Data listing:
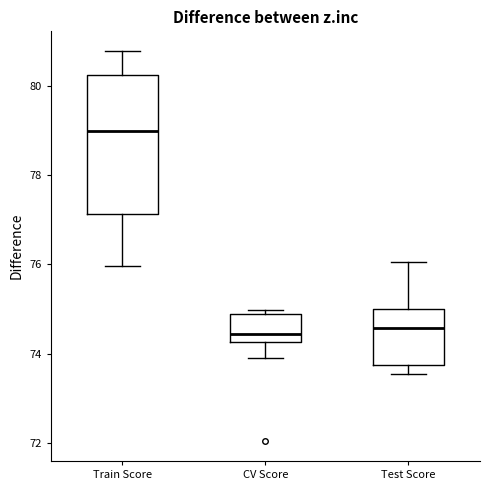

Where does the lower whisker of the box for Test Score end on the y-axis? The values are not printed on the chart, so give them approximately, as read against the axis.

73.6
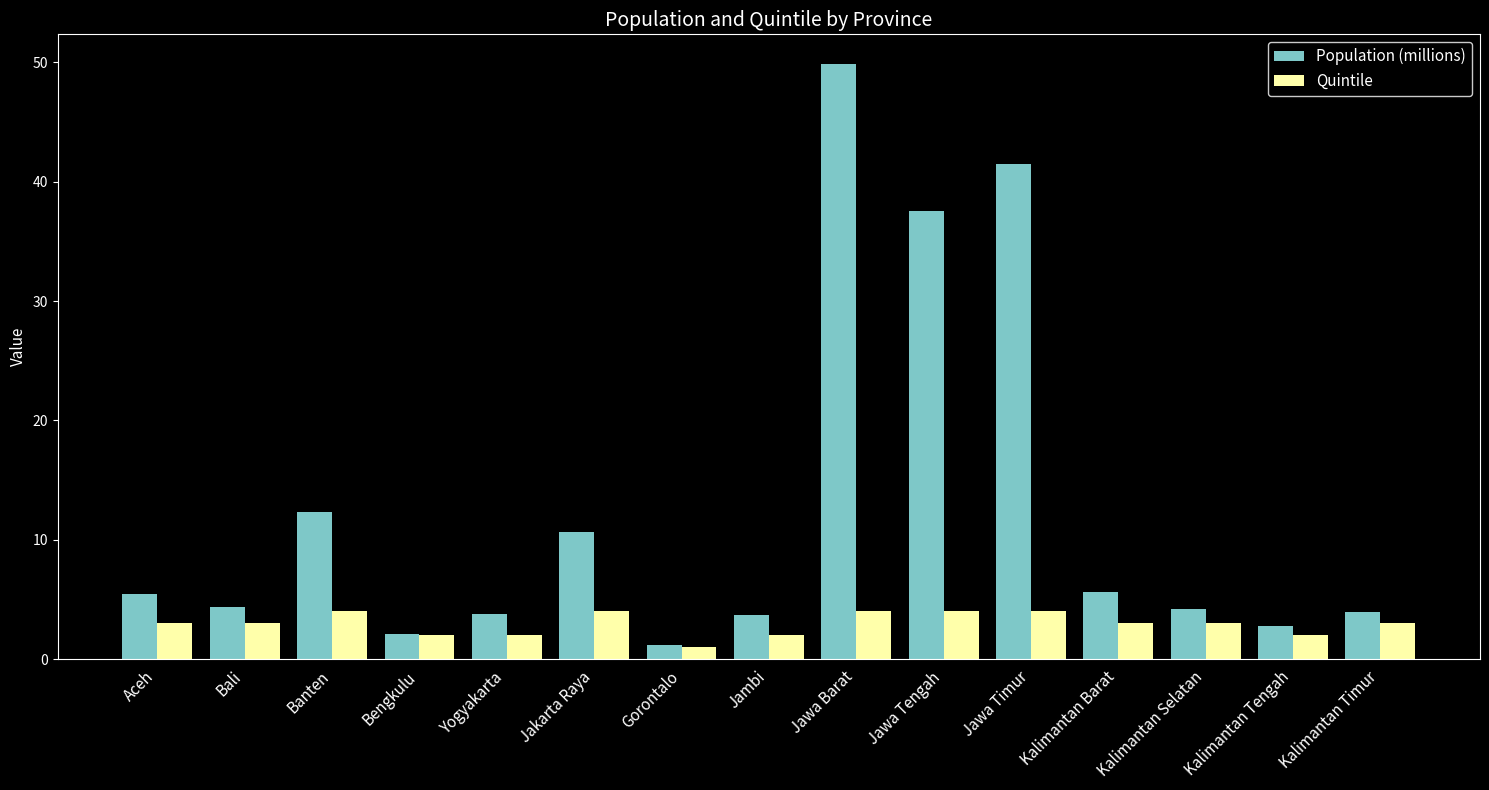

Between Aceh and Banten, which series saw the biggest shift?

Population (millions)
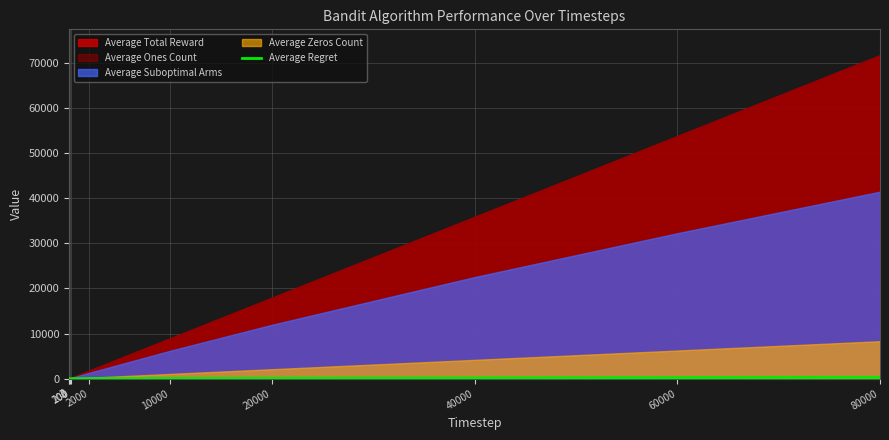

How many lines are shown in the chart?

1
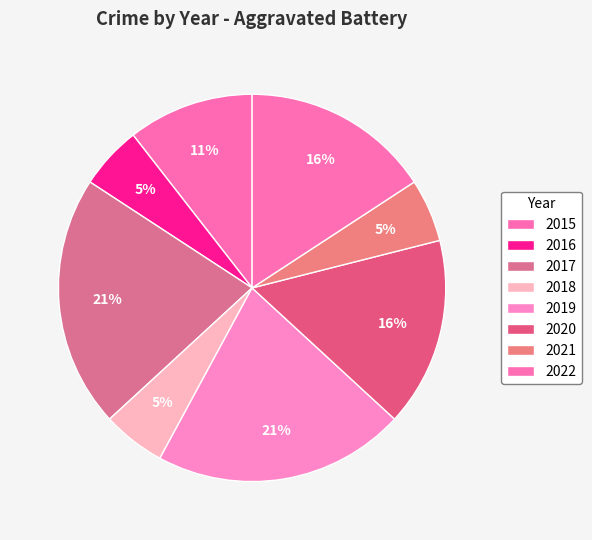

To the nearest percent, what is the average slice percentage?

12%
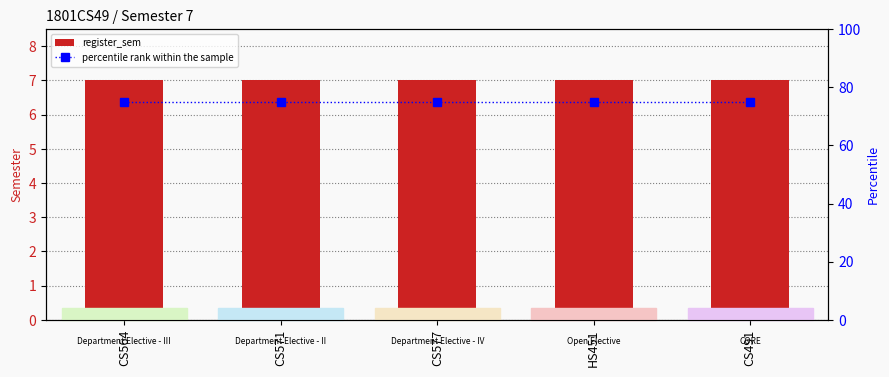

What are all the series names shown in the legend?

register_sem, percentile rank within the sample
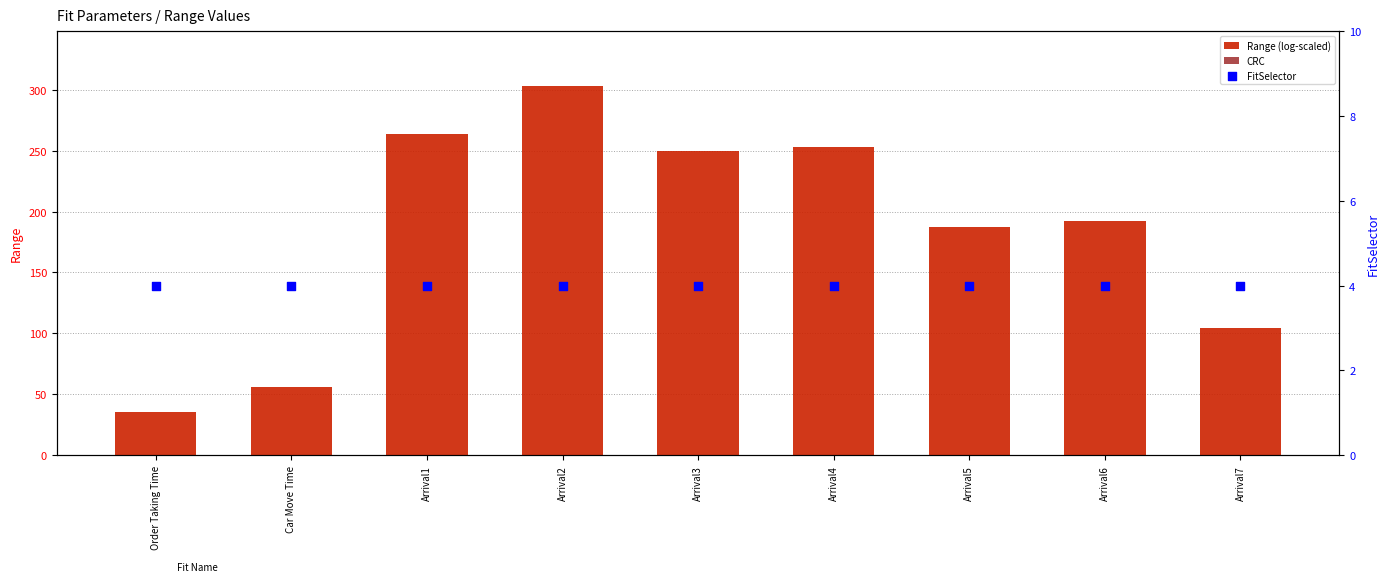

At which category is the sum across all series the highest?

Arrival2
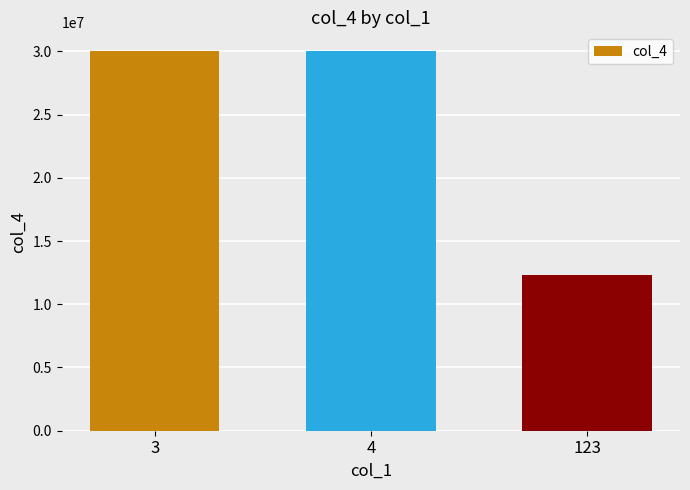

Reading right to left, transcribe all the data shown in this chart.

123=12345679	4=30000000	3=30000000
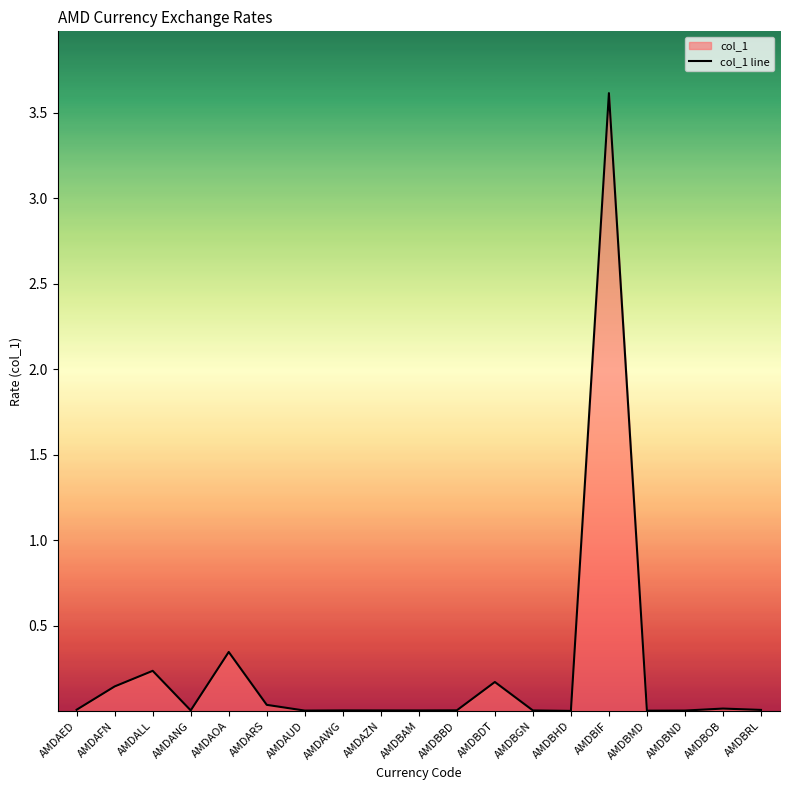

At which category does the data reach its first local valley?

AMDANG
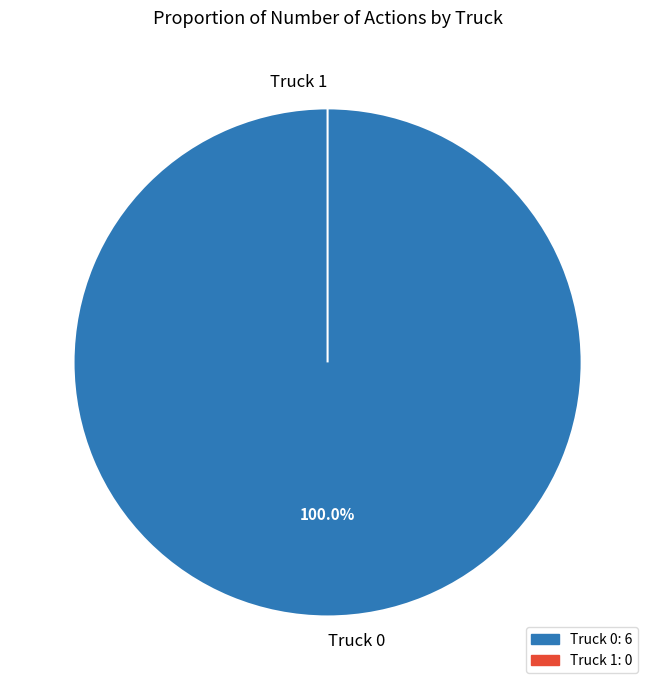

What is the largest slice in the pie chart?

Truck 0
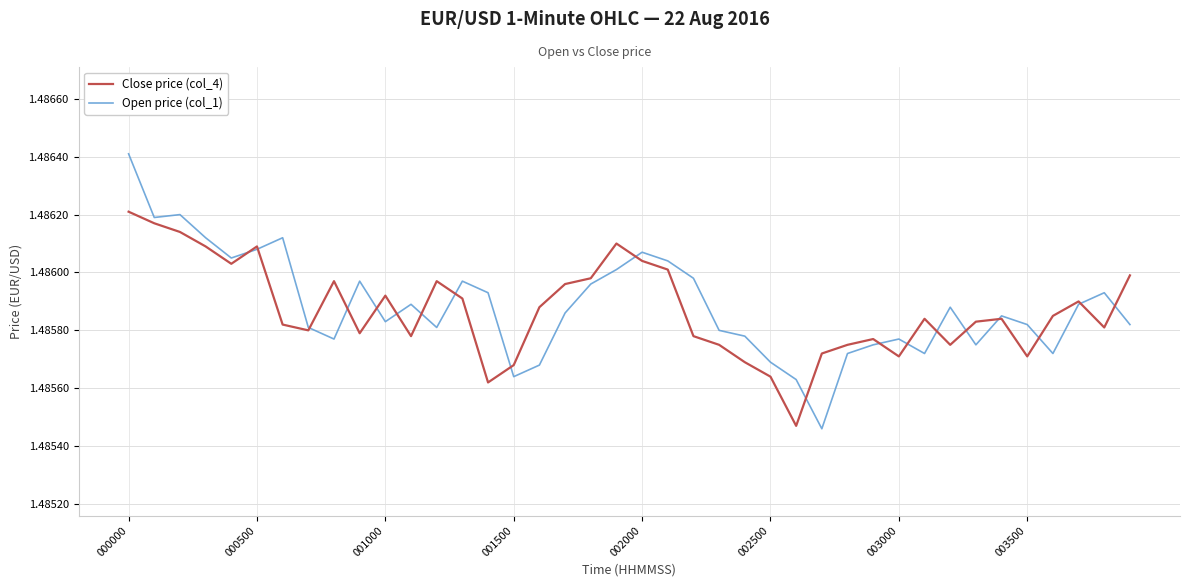

Rank the series by their maximum value, from highest to lowest.

Open price (col_1), Close price (col_4)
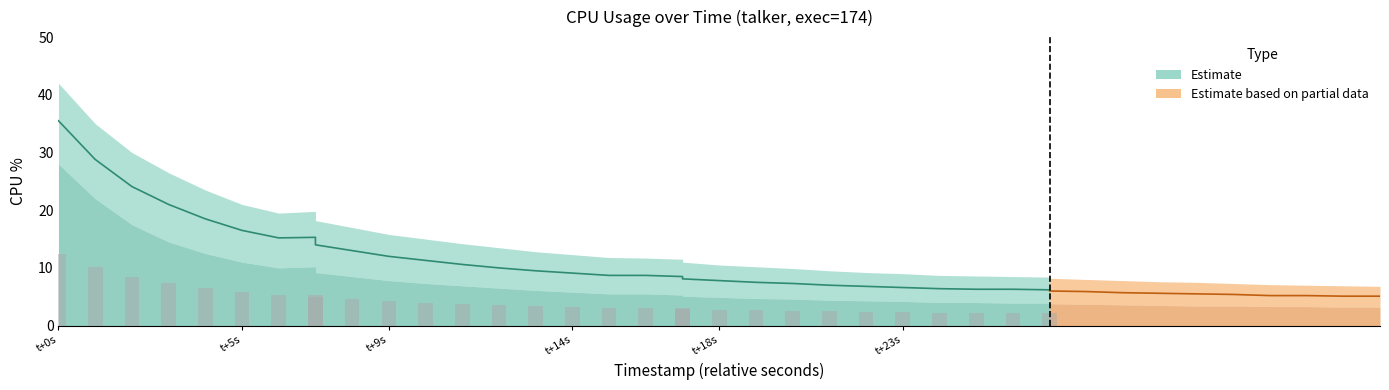

At how many categories does at least one series exceed 29?

3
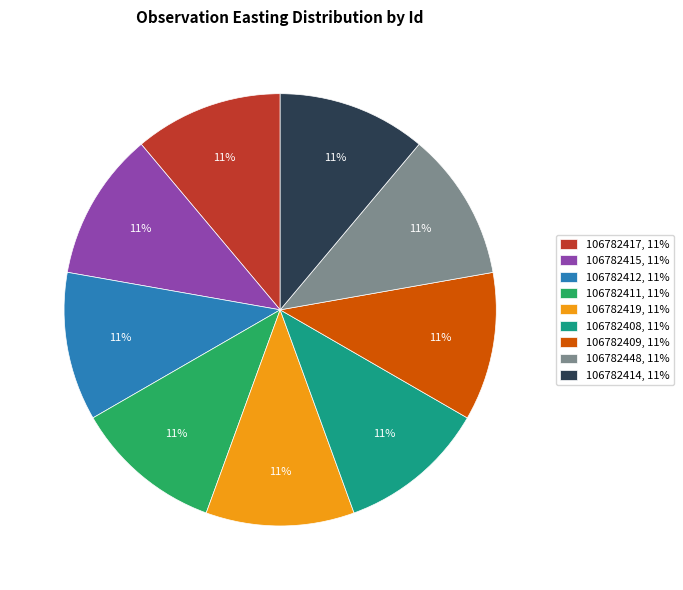

Combined, do 106782414, 11% and 106782419, 11% account for over 50%?

No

Task item: Can you quote the whole listing above word for word, with the pictures left out?

Expected output:
Where does the lower whisker of the box for Test Score end on the y-axis? The values are not printed on the chart, so give them approximately, as read against the axis.

73.6

Between Aceh and Banten, which series saw the biggest shift?

Population (millions)

How many lines are shown in the chart?

1

To the nearest percent, what is the average slice percentage?

12%

What are all the series names shown in the legend?

register_sem, percentile rank within the sample

At which category is the sum across all series the highest?

Arrival2

Reading right to left, transcribe all the data shown in this chart.

123=12345679	4=30000000	3=30000000

At which category does the data reach its first local valley?

AMDANG

What is the largest slice in the pie chart?

Truck 0

Rank the series by their maximum value, from highest to lowest.

Open price (col_1), Close price (col_4)

At how many categories does at least one series exceed 29?

3

Combined, do 106782414, 11% and 106782419, 11% account for over 50%?

No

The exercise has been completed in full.